Saturday, July 13, 2019 8:40:33 PM

Post# of 854
I can’t remember OAC being mentioned so many times for a withdrawn registration.
LJ
https://www.sec.gov/Archives/edgar/data/1714420/000149315219010558/ex6-1.htm
Dated July 12th.

“Issuer” shall mean the collective reference to (a) the Parent, (b) OAC, (c) any successor in interest to OAC by reason of the reincorporation or conversion of OAC from a Cayman Islands corporation to a Nevada Corporation, as contemplated by the Origo Merger Agreement, or (d) any other corporation resulting from a merger (including a Reverse Merger) with or Sale of Control of the Parent, that is the issuer of the securities in connection with an Approved Public Listing of its Common Stock on an Approved Securities Market.

“Liquidity Event” shall mean the first to occur of:

(a) the consummation of an initial Public Offering of the Parent Common Stock pursuant to an effective S-1 registration statement or a Regulation A+ Offering Circular filed under the Securities Act declared effective or qualified by the SEC, and the listing of the Parent Common Stock for trading on an Approved Securities Exchange (a “Public Offering”); or

(b) consummation of the Origo Merger; or

(c) consummation of a Change of Control Transaction, or

(d) consummation of a Reverse Merger.

“Notice of Conversion” shall have the meaning set forth in Section 4(a).

“OAC” shall mean Origo Acquisition Corporation, a Cayman Islands corporation.

“Origo Merger” shall mean the merger of HTHC Merger Sub, Inc., a Delaware corporation and a newly-formed wholly-owned subsidiary of OAC (“Merger Sub”) with and into the Parent with the Parent as the surviving corporation of such merger, as a result of which the Parent would become a wholly-owned Subsidiary of OAC or its successor Issuer.

“Origo Merger Agreement” shall mean that certain Merger Agreement, dated July 24, 2017, among, the Parent, OAC, Merger Sub and Jose Aldeanueva, solely in the capacity as the OAC Representative, as amended on September 27, 2017, as the same may be further amended, modified or restated in its entirety.

4


“Parent Common Stock” shall mean the shares of Class A Common Stock, $0.0001 par value per share, of the Parent.
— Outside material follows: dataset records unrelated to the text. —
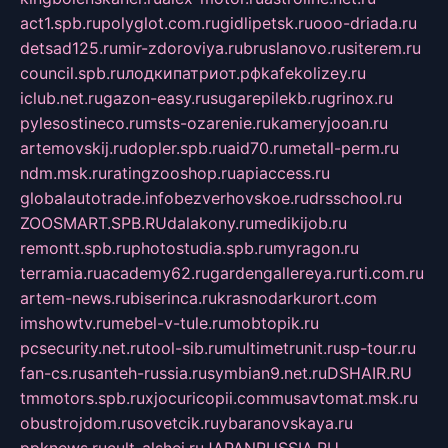
act1.spb.ru
polyglot.com.ru
gidlipetsk.ru
ooo-driada.ru
detsad125.ru
mir-zdoroviya.ru
bruslanovo.ru
siterem.ru
council.spb.ru
лодкипатриот.рф
kafekolizey.ru
iclub.net.ru
gazon-easy.ru
sugarepilekb.ru
grinox.ru
pylesostineco.ru
msts-ozarenie.ru
kameryjooan.ru
artemovskij.ru
dopler.spb.ru
aid70.ru
metall-perm.ru
ndm.msk.ru
ratingzooshop.ru
apiaccess.ru
globalautotrade.info
bezverhovskoe.ru
drsschool.ru
ZOOSMART.SPB.RU
dalakony.ru
medikijob.ru
remontt.spb.ru
photostudia.spb.ru
myragon.ru
terramia.ru
academy62.ru
gardengallereya.ru
rti.com.ru
artem-news.ru
biserinca.ru
krasnodarkurort.com
imshowtv.ru
mebel-v-tule.ru
mobtopik.ru
pcsecurity.net.ru
tool-sib.ru
multimetrunit.ru
sp-tour.ru
fan-cs.ru
santeh-russia.ru
symbian9.net.ru
DSHAIR.RU
tmmotors.spb.ru
xjocuricopii.com
musavtomat.msk.ru
obustrojdom.ru
sovetcik.ru
ybaranovskaya.ru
“Per Share Price” shall mean the applicable percentage of the per share price of securities issued in connection with a Liquidity Event, to represent the lower of: (i) 100% of the initial per share offering price per share sold to the public in connection with a Public Offering, or (ii) 90% of the per share valuation to Parent’s stockholders in connection with the OAC Merger, or (iii) 90% of the consideration paid per share for Fully-Diluted Common Stock by any third Person to the Parent in connection with a Sale of Control.

“Pre-Money Valuation” shall mean means the product of multiplying (a) the Fully-Diluted Common Stock of the Issuer at the time of the Liquidity Event, by (b) the Per Share Price; provided, however, for all purposes of this Note and any Conversions into Common Stock of the applicable Issuer, such Pre-Money Valuation shall not exceed $225,000,000.

“Reverse Merger” shall mean, in addition to the Origo Merger, a share exchange or merger of the Parent with any other corporation whose Common Stock is traded on an Approved Securities Market, as a result of which 80% or more of the capital stock of the Issuer shall be transferred to the holders of Capital Stock or common Stock Equivalents of the Parent.